"Çünkü" ile başlayan cümleler kurmak çok sıkıcı, benim nedenlerim yok yaptığım eylemler için. Her şeyi oldu bitti'ye getiriyorum. Sonradan neden uydurabilirim ama Spinoza konusunda o kadar anlayışlı değilim.
Ahmet Hamdi Tanpınar benim edebi anlamda babam sayılır. O yüzden ben de zamanın ne içindeyim ne de büsbütün dışında. Ama işte buraya kadar her şeyde bana yol gösteren Ahmet Hamdi keşke nerde olduğumu da söyleseydi. Sanırım tek kurtuluş yolum kendime bir "mübarek" almak.

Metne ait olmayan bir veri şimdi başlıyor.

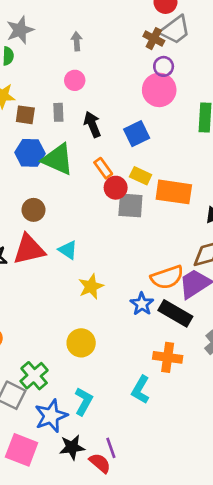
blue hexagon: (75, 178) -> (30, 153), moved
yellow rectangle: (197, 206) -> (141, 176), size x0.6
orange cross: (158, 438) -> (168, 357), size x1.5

Önümde seçenekler büyüdükçe büyüyor. Ya Dostoyevski'yi dinleyip kendime bir balta alacağım ya Henry David Thoreau'ya inanıp sahip olduğum her şeyden kurtulup yabana koşacağım -Christopher McCandless kadar dayanma ihtimalim yok- ya Werner Herzog'a özenip uzun bir yürüyüşe çıkacağım ya da her zaman yaptığım gibi Franz Kafka'nın sözüne güvenip akbabanın bacaklarımı yemesine ses çıkarmayacağım.